Label, Rinse, Repeat: A Guerilla Labeling Campaign Takes on Baby Shampoo Carcinogens

Public health activists take carcinogen labeling into their own hands.

Johnson & Johnson's baby shampoo is a comforting relic of our youth. But "No More Tears" becomes a bit sinister with the realization that it contains two preservatives—1,4-dioxane and quaternium-15—that release carcinogenic formaldehyde. Parents asked the company to remove the toxins two years ago, but recent testing by the Campaign for Safe Cosmetics showed that small amounts are still present in the formula used in the United States. (Foreign countries with better regulation already force the company to put out carcinogen-free products.)

While Johnson & Johnson has promised not to introduce new products containing the carcinogens and continue its slow process of phasing them out, all the bottles currently on the shelf still house the harmful ingredients without any warning to consumers. Public health student and activist Jessica Assaf saw this as an opportunity to raise consumer awareness herself. Over the weekend, she and a few NYU classmates descended on several Manhattan pharmacies, plastering the baby shampoo's bottles with stickers reading "no more toxic tears." Assaf's goal is to help consumers "see the truth through proper labeling" and put their dollars elsewhere until the company completely phases out the chemicals. She says that she's "gathered a whole team of NYU students who have agreed to continue labeling products until we see a change."
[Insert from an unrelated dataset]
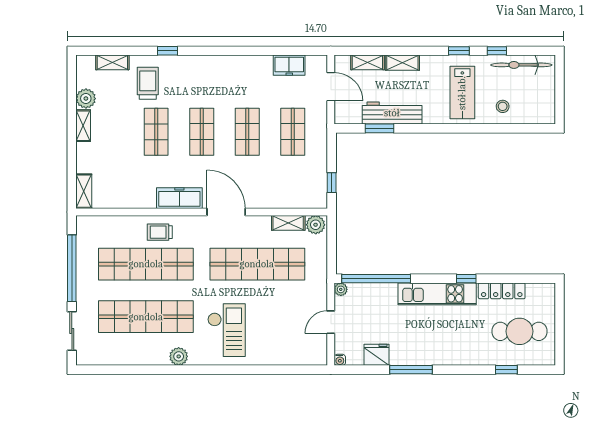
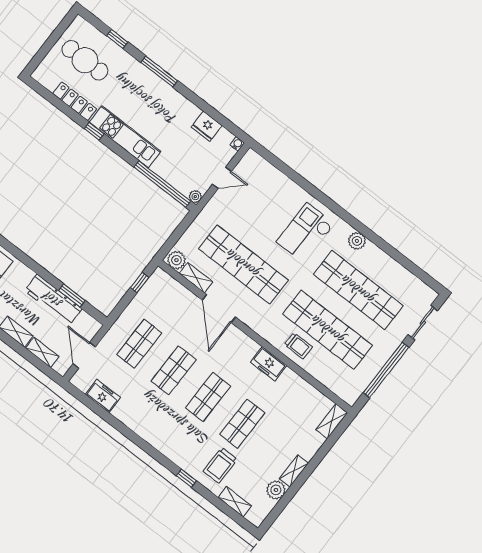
freezer: (179, 198) -> (269, 364), width x0.71
door: (226, 212) -> (219, 309), moved
window: (411, 370) -> (159, 71), moved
In the past, Assaf conducted a similar campaign against Secret deodorant, which she labeled a toxic hazard to warn shoppers about its ingredients that have been linked to cancer and neurotoxicity. The public response was so positive—many people emailed to ask her to send stickers so that they could get involved too—that it inspired her to replicate it on the baby shampoo. "I wanted to show people that this is so easy, this is so much fun, and it really does make an impact," she says.